Backpacker Stereotypes Part IV:The Walking REI Ad

Friends, meet The Walking REI Ad

The polar opposite of the Christopher McCandless Wannabe, and consequently, usually a member of the The Itinerary Junkie species, this type of traveler is always prepared. He or she likes to think of themselves as the MacGyver of Travels, an Inspector Gadget if you will. You can easily spot one out, because they are graffitied with the brand names of Marmot, Chaco,Patagonia, North Face, etc., looking as if an REI  vomited on them.  It is not surprising, that a hot topic of conversation is how much their REI member rebate will be in March. Anything less then $100 is clearly unacceptable, and therefore offers no bragging rights.

So we get it. You are outdoorsy, and clearly love adventures.

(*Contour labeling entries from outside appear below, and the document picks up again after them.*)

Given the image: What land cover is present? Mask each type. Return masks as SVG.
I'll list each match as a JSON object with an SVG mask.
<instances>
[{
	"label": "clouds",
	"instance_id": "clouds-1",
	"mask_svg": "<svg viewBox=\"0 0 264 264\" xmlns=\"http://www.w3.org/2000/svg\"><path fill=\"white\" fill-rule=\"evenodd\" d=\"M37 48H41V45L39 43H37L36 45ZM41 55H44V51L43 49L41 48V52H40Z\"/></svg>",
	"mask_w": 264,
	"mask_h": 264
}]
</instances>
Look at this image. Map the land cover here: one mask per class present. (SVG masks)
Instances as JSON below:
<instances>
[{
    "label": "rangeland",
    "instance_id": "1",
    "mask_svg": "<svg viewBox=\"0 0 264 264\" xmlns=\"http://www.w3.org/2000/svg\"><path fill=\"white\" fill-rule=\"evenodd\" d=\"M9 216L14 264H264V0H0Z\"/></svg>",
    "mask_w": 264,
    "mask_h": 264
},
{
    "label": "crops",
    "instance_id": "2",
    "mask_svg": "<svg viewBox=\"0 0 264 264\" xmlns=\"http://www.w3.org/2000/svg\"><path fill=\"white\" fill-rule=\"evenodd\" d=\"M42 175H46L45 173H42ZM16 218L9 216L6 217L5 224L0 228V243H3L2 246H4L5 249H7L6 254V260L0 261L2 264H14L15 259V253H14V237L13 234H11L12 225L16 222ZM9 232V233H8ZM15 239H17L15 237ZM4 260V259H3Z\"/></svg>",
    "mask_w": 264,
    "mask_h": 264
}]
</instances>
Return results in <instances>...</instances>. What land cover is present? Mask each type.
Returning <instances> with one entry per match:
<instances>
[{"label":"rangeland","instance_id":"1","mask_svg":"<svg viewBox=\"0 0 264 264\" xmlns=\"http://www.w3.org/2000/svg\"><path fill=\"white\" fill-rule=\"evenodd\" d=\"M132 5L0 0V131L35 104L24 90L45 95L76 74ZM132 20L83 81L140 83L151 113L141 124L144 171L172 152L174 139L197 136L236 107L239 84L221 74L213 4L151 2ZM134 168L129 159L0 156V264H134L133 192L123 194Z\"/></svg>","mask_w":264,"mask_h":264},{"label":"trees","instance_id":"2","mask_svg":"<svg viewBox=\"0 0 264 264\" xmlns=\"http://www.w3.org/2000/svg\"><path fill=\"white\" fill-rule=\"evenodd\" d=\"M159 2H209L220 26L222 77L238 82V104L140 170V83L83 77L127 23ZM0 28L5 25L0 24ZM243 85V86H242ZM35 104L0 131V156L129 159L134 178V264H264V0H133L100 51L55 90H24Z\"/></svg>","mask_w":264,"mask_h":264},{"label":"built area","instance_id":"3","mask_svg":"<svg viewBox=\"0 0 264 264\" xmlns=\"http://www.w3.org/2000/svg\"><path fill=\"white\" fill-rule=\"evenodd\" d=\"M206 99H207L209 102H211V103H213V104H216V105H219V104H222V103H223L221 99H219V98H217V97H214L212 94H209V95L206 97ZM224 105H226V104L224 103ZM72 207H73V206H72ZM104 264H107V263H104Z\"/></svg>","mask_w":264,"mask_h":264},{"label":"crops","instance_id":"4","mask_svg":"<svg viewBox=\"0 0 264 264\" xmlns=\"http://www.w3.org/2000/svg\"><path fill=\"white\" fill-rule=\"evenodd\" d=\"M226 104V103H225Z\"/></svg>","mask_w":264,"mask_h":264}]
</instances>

Thus, you are eagerly cautious that we don’t forget this by suiting up in a uniform consisting of your weather proof jacket, convertible quick- drying pants, high-tech altitude watch, top of the line hiking boots, topped off with a sun proof hat, all the way down to your $30 quick drying underwear.  Hell, this person could practically be a spokesperson for Patagonia.

Don’t get me wrong. There is nothing wrong with being prepared. And I am certainly guilty of owning yuppie outdoor gear as well.  But sometimes, it’s rather comical to see this John Doe trekking up a volcano on a 7 hour hike, clad in armor as if the extremities of Mt.Everest lay ahead.

Have you ever noticed the footwear tour guides wear in other countries?? Flip Flops- old sneakers with holes in them- I’ve seen a couple pairs of Tom’s that were most likely donated. I wonder what they think of the hoards of foreigners waltzing in with their hundred dollar special outdoor shoes, GPS watches, power lock trekking poles, and freeze dried provisions, as if their survival depended on these go-go gadgets. We must look like pompous assholes.

Yes, efficiency is key, and more importantly, quality is imperative, but is all this really necessary for your jaunt down the Gringo Trail? Seriously, I can see a Shell station across the street. So have no fear, I don’t think we have lost touch with all civilization quite yet. Therefore, do yourself a favor, and unload the provisions of canned foods in order to take a load off your back literally, and metaphorically. As I see it, moderation is key. And no, I am not suggesting going technophobe like our dear friend Chris, but don’t go all glut either.

Let’s be honest, all he needed was a map.